- The biggest challenge I've faced
Choosing stories to feature in a biannual newsletter we send out to people who fundraise for the RNLI in memory of loved ones who have died. I find their stories really touching and often heartbreaking.
I was recently moved by a poem written by a mother about her son, who died 40 years ago when he was 20 months old.
Another lady is raising money in memory of her dad, who was in the merchant navy and whose favourite charity was the RNLI. She's already run several marathons and is training to swim the English Channel.
It can be hard to keep the tears back and I find it almost impossible to decide which stories to use.
- My greatest hit
Organising an RNLI legacy conference for 60 members of staff and volunteers to discuss the importance of everyone being a legacy fundraiser. This is really vital to the RNLI because 60 per cent of our annual income comes from legacies.
As a result of the conference, we have added three more legacy managers who work in the community. They have already helped us to build up a volunteer network across the UK.
- My worst moment
In September, I had to manage five legacy campaign mailings at once. Throughout the month, I had to be 100 per cent on the ball and I could never let up for a second.

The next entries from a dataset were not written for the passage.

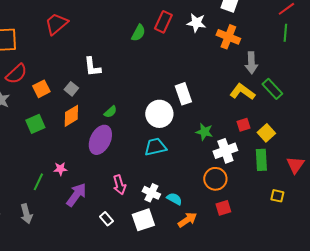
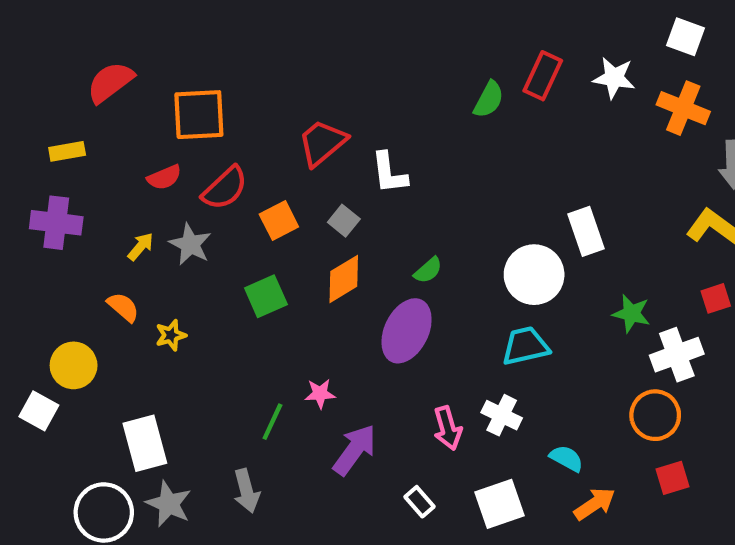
red trapezoid: (56, 24) -> (322, 143), moved
white cross: (151, 193) -> (502, 415), moved

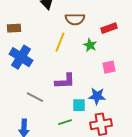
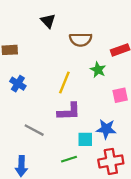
yellow line: (60, 42) -> (64, 82), moved
blue cross: (21, 57) -> (18, 84), size x0.6

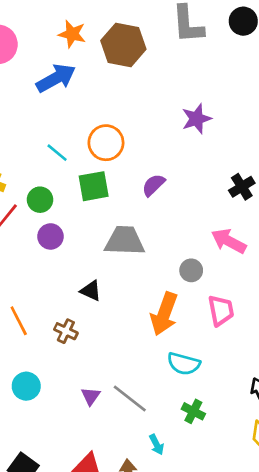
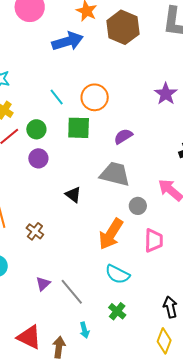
purple star: (196, 119) -> (166, 94), turned -30
gray trapezoid: (125, 241) -> (115, 174), moved
black triangle: (91, 291) -> (73, 195), moved

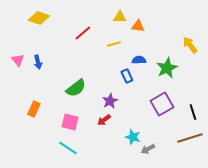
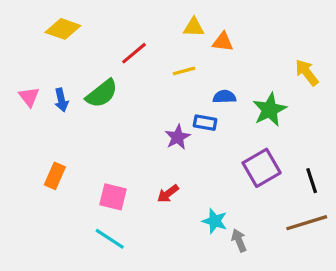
blue rectangle: (127, 76) -> (205, 123), turned -56
green semicircle: (76, 88) -> (102, 94), moved
purple star: (110, 101) -> (178, 137), moved
gray arrow: (148, 149) -> (239, 240), turned 96

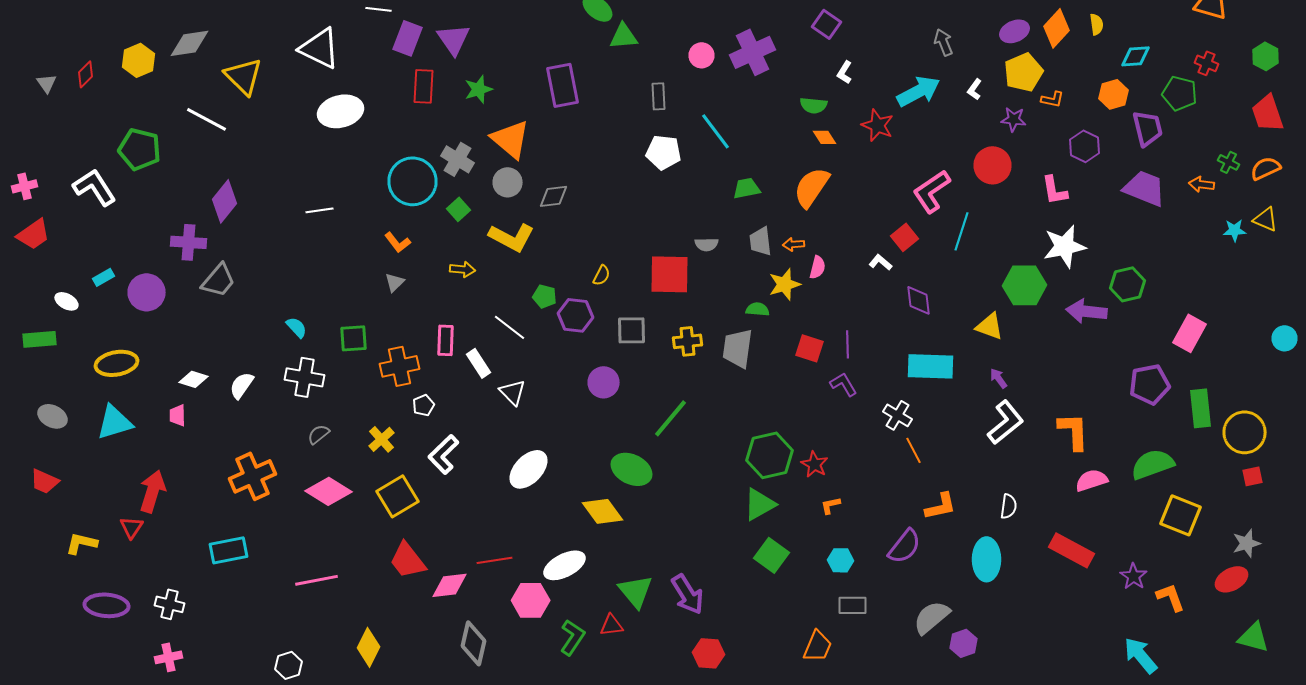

Will-making is a very personal and sensitive issue. One mistake from us can really upset supporters and be bad for us because we rely so heavily on legacy income.
So September was a nerve-wracking and stressful time.
- My top tip
Plan backwards. If you know what date you need to achieve something by, you can figure out when to start working on it so you don't leave yourself short of time. And always factor in a little bit more time than you think you'll need, in case spanners are thrown into the works.